Items listed in a dataset
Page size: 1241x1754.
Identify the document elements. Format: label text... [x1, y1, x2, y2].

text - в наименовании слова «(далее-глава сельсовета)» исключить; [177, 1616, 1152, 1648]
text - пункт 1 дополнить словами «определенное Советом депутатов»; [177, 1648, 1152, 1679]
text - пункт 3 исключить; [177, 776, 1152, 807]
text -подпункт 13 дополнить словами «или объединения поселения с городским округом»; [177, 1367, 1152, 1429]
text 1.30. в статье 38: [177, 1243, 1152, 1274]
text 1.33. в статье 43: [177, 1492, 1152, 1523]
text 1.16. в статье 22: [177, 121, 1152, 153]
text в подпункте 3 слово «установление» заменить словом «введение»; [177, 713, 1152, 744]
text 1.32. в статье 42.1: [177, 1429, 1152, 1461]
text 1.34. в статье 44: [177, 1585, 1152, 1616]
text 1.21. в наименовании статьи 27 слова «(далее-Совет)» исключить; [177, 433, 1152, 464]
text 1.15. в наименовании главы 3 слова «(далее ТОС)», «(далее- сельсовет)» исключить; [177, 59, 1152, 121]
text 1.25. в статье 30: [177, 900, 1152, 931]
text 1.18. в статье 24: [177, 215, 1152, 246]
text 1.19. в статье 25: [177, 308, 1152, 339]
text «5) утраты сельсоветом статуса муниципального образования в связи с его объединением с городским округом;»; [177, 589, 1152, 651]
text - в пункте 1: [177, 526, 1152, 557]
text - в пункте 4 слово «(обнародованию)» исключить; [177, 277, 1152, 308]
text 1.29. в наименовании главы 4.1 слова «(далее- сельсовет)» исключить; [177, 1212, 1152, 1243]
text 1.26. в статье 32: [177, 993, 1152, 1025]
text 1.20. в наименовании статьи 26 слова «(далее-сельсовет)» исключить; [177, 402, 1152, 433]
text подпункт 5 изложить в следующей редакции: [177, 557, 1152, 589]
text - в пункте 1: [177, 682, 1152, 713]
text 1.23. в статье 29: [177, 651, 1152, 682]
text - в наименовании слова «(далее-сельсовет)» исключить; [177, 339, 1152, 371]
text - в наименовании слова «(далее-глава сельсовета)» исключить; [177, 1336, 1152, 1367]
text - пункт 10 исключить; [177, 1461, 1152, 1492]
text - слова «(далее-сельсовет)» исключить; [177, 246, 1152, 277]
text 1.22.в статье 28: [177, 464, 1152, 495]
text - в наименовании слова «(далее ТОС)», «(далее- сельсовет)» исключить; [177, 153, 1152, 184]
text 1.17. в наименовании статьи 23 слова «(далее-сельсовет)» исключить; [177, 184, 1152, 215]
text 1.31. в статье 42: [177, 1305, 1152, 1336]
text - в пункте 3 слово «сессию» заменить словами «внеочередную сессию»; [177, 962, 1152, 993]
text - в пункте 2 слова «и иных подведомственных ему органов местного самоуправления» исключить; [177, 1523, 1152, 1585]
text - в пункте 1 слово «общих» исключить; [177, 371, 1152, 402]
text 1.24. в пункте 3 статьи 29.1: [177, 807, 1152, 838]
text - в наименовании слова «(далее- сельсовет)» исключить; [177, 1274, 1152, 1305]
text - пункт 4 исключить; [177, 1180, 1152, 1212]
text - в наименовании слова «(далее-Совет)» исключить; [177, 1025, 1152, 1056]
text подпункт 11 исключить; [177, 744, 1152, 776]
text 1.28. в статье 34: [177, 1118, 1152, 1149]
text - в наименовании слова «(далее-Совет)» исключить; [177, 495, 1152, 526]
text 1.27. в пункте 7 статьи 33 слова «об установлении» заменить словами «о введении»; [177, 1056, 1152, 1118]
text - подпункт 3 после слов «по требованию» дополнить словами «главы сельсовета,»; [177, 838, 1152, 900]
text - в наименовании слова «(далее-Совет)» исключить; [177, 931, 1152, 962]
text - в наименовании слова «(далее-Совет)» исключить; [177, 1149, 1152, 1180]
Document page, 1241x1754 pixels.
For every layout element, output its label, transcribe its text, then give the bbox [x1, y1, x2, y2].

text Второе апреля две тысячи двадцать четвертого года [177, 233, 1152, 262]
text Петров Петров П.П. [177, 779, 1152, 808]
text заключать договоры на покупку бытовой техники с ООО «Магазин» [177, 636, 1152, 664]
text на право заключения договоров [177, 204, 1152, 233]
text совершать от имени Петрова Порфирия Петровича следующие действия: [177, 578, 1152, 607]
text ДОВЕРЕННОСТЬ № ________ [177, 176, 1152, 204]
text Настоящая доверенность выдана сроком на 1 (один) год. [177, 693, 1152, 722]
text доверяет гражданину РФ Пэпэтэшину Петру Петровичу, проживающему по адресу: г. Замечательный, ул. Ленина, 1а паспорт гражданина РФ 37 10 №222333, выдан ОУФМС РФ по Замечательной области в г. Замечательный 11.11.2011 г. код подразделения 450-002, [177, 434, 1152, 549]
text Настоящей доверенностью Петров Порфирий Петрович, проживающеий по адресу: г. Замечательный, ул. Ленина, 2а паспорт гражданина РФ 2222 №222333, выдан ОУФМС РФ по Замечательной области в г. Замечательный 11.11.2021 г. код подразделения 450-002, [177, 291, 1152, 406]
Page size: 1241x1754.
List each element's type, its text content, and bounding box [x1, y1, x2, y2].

What is needed
Line by line, reproduce the data exactly.

Response
Page size: 1241x1754.
Identify the document elements. Format: label text... [x1, y1, x2, y2].

text - в наименовании слова «(далее-глава сельсовета)» исключить; [177, 1616, 1152, 1648]
text - пункт 1 дополнить словами «определенное Советом депутатов»; [177, 1648, 1152, 1679]
text - пункт 3 исключить; [177, 776, 1152, 807]
text -подпункт 13 дополнить словами «или объединения поселения с городским округом»; [177, 1367, 1152, 1429]
text 1.30. в статье 38: [177, 1243, 1152, 1274]
text 1.33. в статье 43: [177, 1492, 1152, 1523]
text 1.16. в статье 22: [177, 121, 1152, 153]
text в подпункте 3 слово «установление» заменить словом «введение»; [177, 713, 1152, 744]
text 1.32. в статье 42.1: [177, 1429, 1152, 1461]
text 1.34. в статье 44: [177, 1585, 1152, 1616]
text 1.21. в наименовании статьи 27 слова «(далее-Совет)» исключить; [177, 433, 1152, 464]
text 1.15. в наименовании главы 3 слова «(далее ТОС)», «(далее- сельсовет)» исключить; [177, 59, 1152, 121]
text 1.25. в статье 30: [177, 900, 1152, 931]
text 1.18. в статье 24: [177, 215, 1152, 246]
text 1.19. в статье 25: [177, 308, 1152, 339]
text «5) утраты сельсоветом статуса муниципального образования в связи с его объединением с городским округом;»; [177, 589, 1152, 651]
text - в пункте 1: [177, 526, 1152, 557]
text - в пункте 4 слово «(обнародованию)» исключить; [177, 277, 1152, 308]
text 1.29. в наименовании главы 4.1 слова «(далее- сельсовет)» исключить; [177, 1212, 1152, 1243]
text 1.26. в статье 32: [177, 993, 1152, 1025]
text 1.20. в наименовании статьи 26 слова «(далее-сельсовет)» исключить; [177, 402, 1152, 433]
text подпункт 5 изложить в следующей редакции: [177, 557, 1152, 589]
text - в пункте 1: [177, 682, 1152, 713]
text 1.23. в статье 29: [177, 651, 1152, 682]
text - в наименовании слова «(далее-сельсовет)» исключить; [177, 339, 1152, 371]
text - в наименовании слова «(далее-глава сельсовета)» исключить; [177, 1336, 1152, 1367]
text - пункт 10 исключить; [177, 1461, 1152, 1492]
text - слова «(далее-сельсовет)» исключить; [177, 246, 1152, 277]
text 1.22.в статье 28: [177, 464, 1152, 495]
text - в наименовании слова «(далее ТОС)», «(далее- сельсовет)» исключить; [177, 153, 1152, 184]
text 1.17. в наименовании статьи 23 слова «(далее-сельсовет)» исключить; [177, 184, 1152, 215]
text 1.31. в статье 42: [177, 1305, 1152, 1336]
text - в пункте 3 слово «сессию» заменить словами «внеочередную сессию»; [177, 962, 1152, 993]
text - в пункте 2 слова «и иных подведомственных ему органов местного самоуправления» исключить; [177, 1523, 1152, 1585]
text - в пункте 1 слово «общих» исключить; [177, 371, 1152, 402]
text 1.24. в пункте 3 статьи 29.1: [177, 807, 1152, 838]
text - в наименовании слова «(далее- сельсовет)» исключить; [177, 1274, 1152, 1305]
text - пункт 4 исключить; [177, 1180, 1152, 1212]
text - в наименовании слова «(далее-Совет)» исключить; [177, 1025, 1152, 1056]
text подпункт 11 исключить; [177, 744, 1152, 776]
text 1.28. в статье 34: [177, 1118, 1152, 1149]
text - в наименовании слова «(далее-Совет)» исключить; [177, 495, 1152, 526]
text 1.27. в пункте 7 статьи 33 слова «об установлении» заменить словами «о введении»; [177, 1056, 1152, 1118]
text - подпункт 3 после слов «по требованию» дополнить словами «главы сельсовета,»; [177, 838, 1152, 900]
text - в наименовании слова «(далее-Совет)» исключить; [177, 931, 1152, 962]
text - в наименовании слова «(далее-Совет)» исключить; [177, 1149, 1152, 1180]
Document page, 1241x1754 pixels.
For every layout element, output its label, transcribe its text, then give the bbox [x1, y1, x2, y2].

text Второе апреля две тысячи двадцать четвертого года [177, 233, 1152, 262]
text Петров Петров П.П. [177, 779, 1152, 808]
text заключать договоры на покупку бытовой техники с ООО «Магазин» [177, 636, 1152, 664]
text на право заключения договоров [177, 204, 1152, 233]
text совершать от имени Петрова Порфирия Петровича следующие действия: [177, 578, 1152, 607]
text ДОВЕРЕННОСТЬ № ________ [177, 176, 1152, 204]
text Настоящая доверенность выдана сроком на 1 (один) год. [177, 693, 1152, 722]
text доверяет гражданину РФ Пэпэтэшину Петру Петровичу, проживающему по адресу: г. Замечательный, ул. Ленина, 1а паспорт гражданина РФ 37 10 №222333, выдан ОУФМС РФ по Замечательной области в г. Замечательный 11.11.2011 г. код подразделения 450-002, [177, 434, 1152, 549]
text Настоящей доверенностью Петров Порфирий Петрович, проживающеий по адресу: г. Замечательный, ул. Ленина, 2а паспорт гражданина РФ 2222 №222333, выдан ОУФМС РФ по Замечательной области в г. Замечательный 11.11.2021 г. код подразделения 450-002, [177, 291, 1152, 406]
Page size: 1241x1754.
List each element's type, its text content, and bounding box [x1, y1, x2, y2].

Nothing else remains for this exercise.